Exercise details
Scan the data below for lines holding the word "Python", and copy each line found.

Data shown
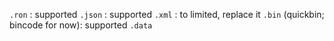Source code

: `.ron` : supported
`.json` : supported
`.xml` : to limited, replace it
`.bin` (quickbin; bincode for now): supported
`.data`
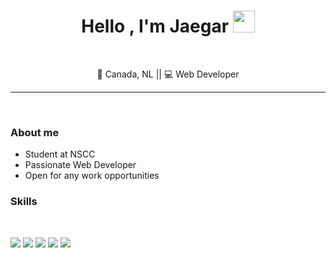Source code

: <h1 align="center"><b>Hello , I'm Jaegar </b><img src="https://media.giphy.com/media/hvRJCLFzcasrR4ia7z/giphy.gif" width="35"></h1>
<br>
<p align="center"> 🍁 Canada, NL || 💻 Web Developer </p>
<hr>
<br>
<h3><b>About me</b></h3>
<ul>
  <li>Student at NSCC</li>
  <li>Passionate Web Developer</li>
  <li>Open for any work opportunities</li>
</ul>


<h3><b>Skills</b></h3>
<br>
<p float="left">
  <img src="https://img.shields.io/badge/HTML5-E34F26?style=for-the-badge&logo=html5&logoColor=white">
  <img src="https://img.shields.io/badge/CSS3-1572B6?style=for-the-badge&logoColor=white">
  <img src="https://img.shields.io/badge/JavaScript-323330?style=for-the-badge&logo=javascript&logoColor=F7DF1E">
  <img src="https://img.shields.io/badge/Vue.js-35495E?style=for-the-badge&logo=vue.js&logoColor=4FC08D">
  <img src="https://img.shields.io/badge/Java-ED8B00?style=for-the-badge&logo=java&logoColor=white">
</p>

    





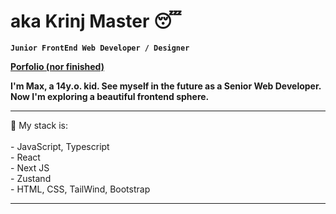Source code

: # aka Krinj Master 😴

**`Junior FrontEnd Web Developer / Designer`**<br/>

**<a href='https://krinj-master-github-io.vercel.app/' link='white' target="_blank" rel="noreferrer">Porfolio (nor finished)</a>**

**I'm Max, a 14y.o. kid. See myself in the future as a Senior Web Developer. Now I'm exploring a beautiful frontend sphere.**
<br>
<hr>
💼 My stack is:
<br>
<br>
- JavaScript, Typescript
<br>
- React
<br>
- Next JS
<br>
- Zustand
<br>
- HTML, CSS, TailWind, Bootstrap
<br>

<hr>


          
          
          
          
          


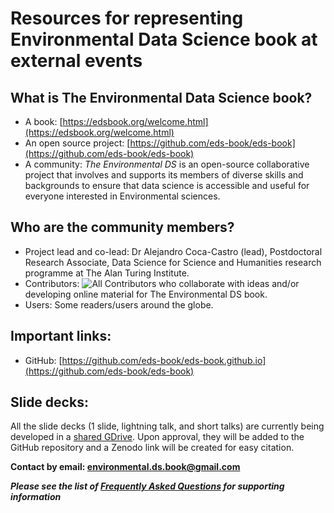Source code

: # Resources for representing Environmental Data Science book at external events

## What is The Environmental Data Science book?
- A book: [https://edsbook.org/welcome.html](https://edsbook.org/welcome.html)
- An open source project: [https://github.com/eds-book/eds-book](https://github.com/eds-book/eds-book)
- A community: *The Environmental DS* is an open-source collaborative project that involves and supports its members of diverse skills and backgrounds to ensure that data science is accessible and useful for everyone interested in Environmental sciences. 

## Who are the community members? 
- Project lead and co-lead: Dr Alejandro Coca-Castro (lead), Postdoctoral Research Associate, Data Science for Science and Humanities research programme at The Alan Turing Institute.
- Contributors: <!-- ALL-CONTRIBUTORS-BADGE:START - Do not remove or modify this section -->
![All Contributors](https://camo.githubusercontent.com/416d2a311114ae5841a38006a8072b80b4b1345a0f000544744f1bf3520f84f2/68747470733a2f2f696d672e736869656c64732e696f2f62616467652f616c6c5f636f6e7472696275746f72732d31322d6f72616e67652e7376673f7374796c653d666c61742d737175617265) who collaborate with ideas and/or developing online material for The Environmental DS book.
- Users: Some readers/users around the globe.

## Important links:
- GitHub: [https://github.com/eds-book/eds-book.github.io](https://github.com/eds-book/eds-book)

## Slide decks:

All the slide decks (1 slide, lightning talk, and short talks) are currently being developed in a [shared GDrive](https://drive.google.com/drive/folders/1AME3ZUMoDQdJKBm4B_izAy1CT6g3coB_?usp=sharing).
Upon approval, they will be added to the GitHub repository and a Zenodo link will be created for easy citation.

**Contact by email: [environmental.ds.book@gmail.com](mailto:environmental.ds.book@gmail.com)**

***Please see the list of [Frequently Asked Questions](faqs.md) for supporting information***
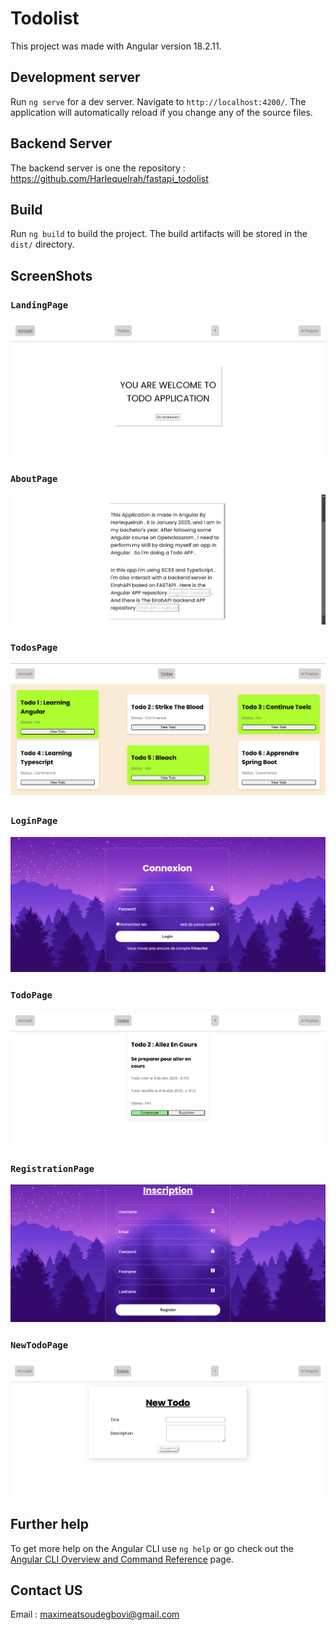 # Todolist
This project was made with Angular version 18.2.11.

## Development server

Run `ng serve` for a dev server. Navigate to `http://localhost:4200/`. The application will automatically reload if you change any of the source files.

## Backend Server
The backend server is one the repository :
https://github.com/Harlequelrah/fastapi_todolist
## Build

Run `ng build` to build the project. The build artifacts will be stored in the `dist/` directory.

## ScreenShots
### `LandingPage`
![LandingPage](screenshots/screenshot_1.png)

### `AboutPage`
![AboutPage](screenshots/screenshot_2.png)

### `TodosPage`
![TodosPage](screenshots/screenshot_3.png)

### `LoginPage`
![LoginPage](screenshots/screenshot_4.png)

### `TodoPage`
![TodoPage](screenshots/screenshot_5.png)

### `RegistrationPage`
![RegistrationPage](screenshots/screenshot_6.png)

### `NewTodoPage`
![NewTodoPage](screenshots/screenshot_7.png)




## Further help

To get more help on the Angular CLI use `ng help` or go check out the [Angular CLI Overview and Command Reference](https://angular.dev/tools/cli) page.

## Contact US

Email : maximeatsoudegbovi@gmail.com
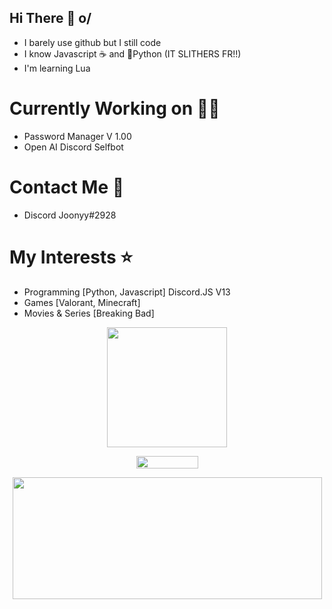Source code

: ## Hi There 👋 o/
- I barely use github but I still code
- I know Javascript ☕ and 🐍Python (IT SLITHERS FR!!)
- I'm learning Lua
# Currently Working on 👷‍♀️
- Password Manager V 1.00
- Open AI Discord Selfbot
# Contact Me 🔔
- Discord Joonyy#2928 
# My Interests ⭐
- Programming [Python, Javascript] Discord.JS V13
- Games [Valorant, Minecraft]
- Movies & Series [Breaking Bad]
<p align="center">
  <img width="192" height="192" src="https://user-images.githubusercontent.com/79518089/141609256-ddcafafa-dca0-4cc3-b203-008e441ae2a2.gif">
</p>

<p align="center">
  <img width="99" height="20" src="https://komarev.com/ghpvc/?username=JoonyWoony">
</p>


<p align="center">
  <img width="495" height="195" src="https://github-readme-stats.vercel.app/api?username=JoonyWoony&show_icons=true&theme=radical">
</p>
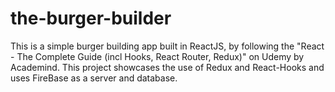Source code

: # the-burger-builder
 This is a simple burger building app built in ReactJS, by following the "React - The Complete Guide (incl Hooks, React Router, Redux)" on Udemy by Academind. This project showcases the use of Redux and React-Hooks and uses FireBase as a server and database.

Task solution
- I know Javascript ☕ and 🐍Python (IT SLITHERS FR!!)
- Programming [Python, Javascript] Discord.JS V13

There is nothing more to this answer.